--- Data in this exercise ---

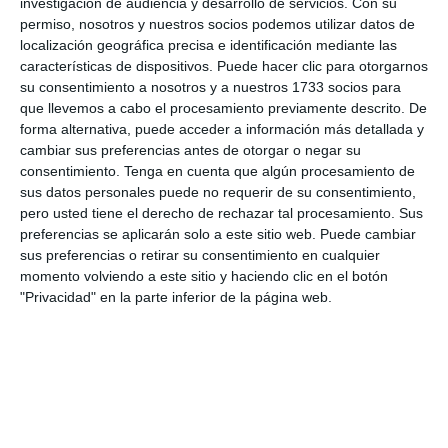
investigación de audiencia y desarrollo de servicios.
Con su
permiso, nosotros y nuestros socios podemos utilizar datos de
localización geográfica precisa e identificación mediante las
características de dispositivos. Puede hacer clic para otorgarnos
El 1-1 llego tras un zapatazo raso de Ángel al segundo palo
su consentimiento a nosotros y a nuestros 1733 socios para
tras un pase de un compañero. Y así concluyó el primer
que llevemos a cabo el procesamiento previamente descrito. De
tiempo.
forma alternativa, puede acceder a información más detallada y
cambiar sus preferencias antes de otorgar o negar su
consentimiento.
Tenga en cuenta que algún procesamiento de
sus datos personales puede no requerir de su consentimiento,
Arrancó la segunda parte con un domino claro del los
pero usted tiene el derecho de rechazar tal procesamiento. Sus
Sallenses y llegadas claras al arco rival, con acciones
preferencias se aplicarán solo a este sitio web. Puede cambiar
asociadas, aperturas por las bandas desde abajo con buen
sus preferencias o retirar su consentimiento en cualquier
construcción de juego, pero que no concluyeron en gol.
momento volviendo a este sitio y haciendo clic en el botón
"Privacidad" en la parte inferior de la página web.
El tanto de desempate vino nuevamente de los pies del
jugador Angel del cuadro de la Salle a los cinco minutos de
juego. Los chicos orquestaron un buen juego ofensivo,
apoyados por las buenas actuaciones de su guardameta para
sellar el resultado 1-2 definitivo.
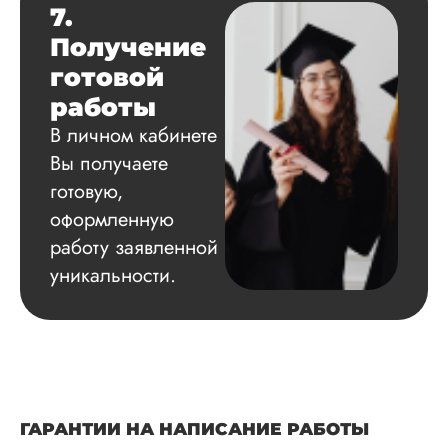
7.
Получение
готовой
работы
В личном кабинете
Вы получаете
готовую,
оформленную
работу заявленной
уникальности.
ГАРАНТИИ НА НАПИСАНИЕ РАБОТЫ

---

> [Work instruction] What you return should be exactly the lines above, starting at the one with "que llevemos a" and ending at the one with "construcción de juego, pero", and nothing else.

> [Answer box]
que llevemos a cabo el procesamiento previamente descrito. De
tiempo.
forma alternativa, puede acceder a información más detallada y
cambiar sus preferencias antes de otorgar o negar su
consentimiento.
Tenga en cuenta que algún procesamiento de
sus datos personales puede no requerir de su consentimiento,
Arrancó la segunda parte con un domino claro del los
pero usted tiene el derecho de rechazar tal procesamiento. Sus
Sallenses y llegadas claras al arco rival, con acciones
preferencias se aplicarán solo a este sitio web. Puede cambiar
asociadas, aperturas por las bandas desde abajo con buen
sus preferencias o retirar su consentimiento en cualquier
construcción de juego, pero que no concluyeron en gol.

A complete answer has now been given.